Eine Krankheit, die keiner sieht

Es ist ein ewiger Kreislauf, Spirale aus Hoffnung und neuen Zielen, aber „die erreichst du nicht”, er hat keine eigenen Mittel mehr, und das macht ihn noch mehr krank. Die Wut, die Angst, und dann die Kinder: Da sind zwei, die gern studieren wollen, „immer dieser Sicherheitsgedanke”! Und überhaupt: Ist man nicht selbst eigentlich verrückt? „Du denkst, du wärst bescheuert”, und andere denken es auch. Man sieht sie ja nicht, diese Krankheit, „besser hast du ein gebrochenes Bein als so eine Geschichte”. Und wie Klaus so grübelt und schließlich selbst merkt, dass er gereizt ist und „nicht mehr normal reagiert”, tut ihm das wieder leid: „Du bewirkst durch deine eigenen Gedanken, dass es immer schlimmer wird.”
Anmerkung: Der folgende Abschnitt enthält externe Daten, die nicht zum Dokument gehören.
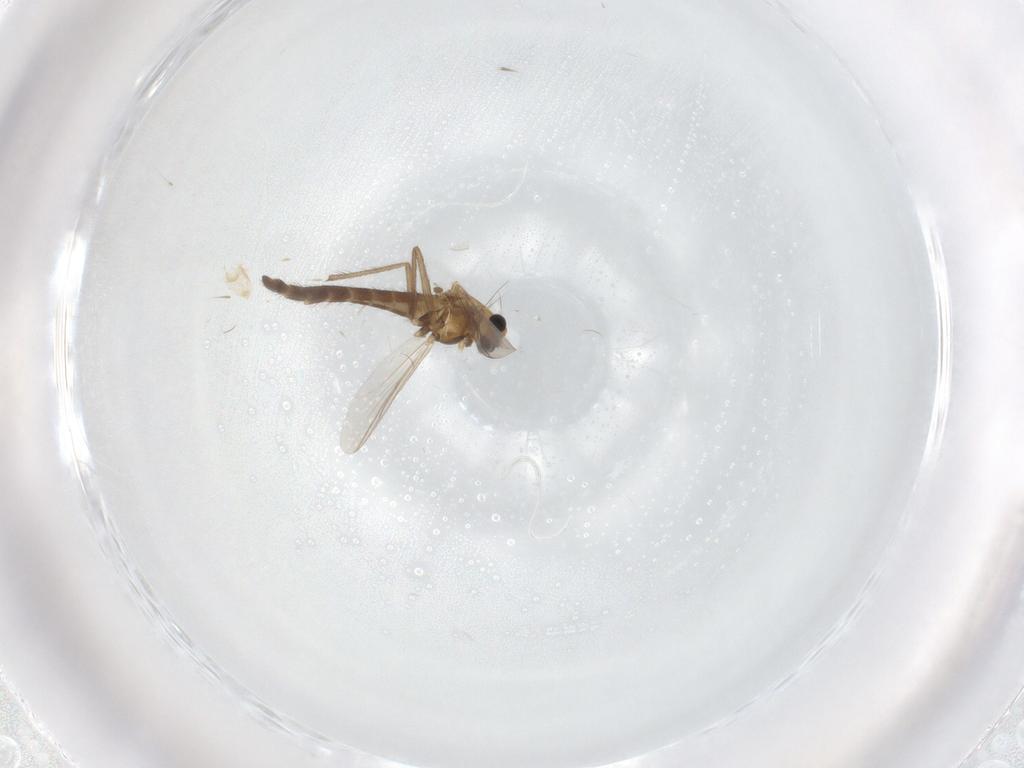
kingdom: Animalia
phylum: Arthropoda
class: Insecta
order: Diptera
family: Chironomidae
Es ist auch in der Klinik nicht besser geworden, in die er ein paar Wochen ging im letzten Jahr. Aber immerhin hat er dort gesehen: Er ist nicht allein. Es gab dort Leute wie ihn, viele und jüngere. Sie haben Klaus geholfen zu verstehen: „Man müsste ehrlicher zu sich sein. Vorher schon sagen, ich brauche Unterstützung!” Aber wann war das, „vorher”? Er hat sie ja nicht bemerkt, die Anzeichen, falls es sie gab. Und er kann sie noch immer nicht benennen. Der Druck, sagt Klaus. Burn-Out? Wer will das wissen. „Stress” sagt er nie. Eigentlich sind es doch nur Rückenschmerzen.

In der Berliner Studie steht: die Stresskrankheit Nr. 1.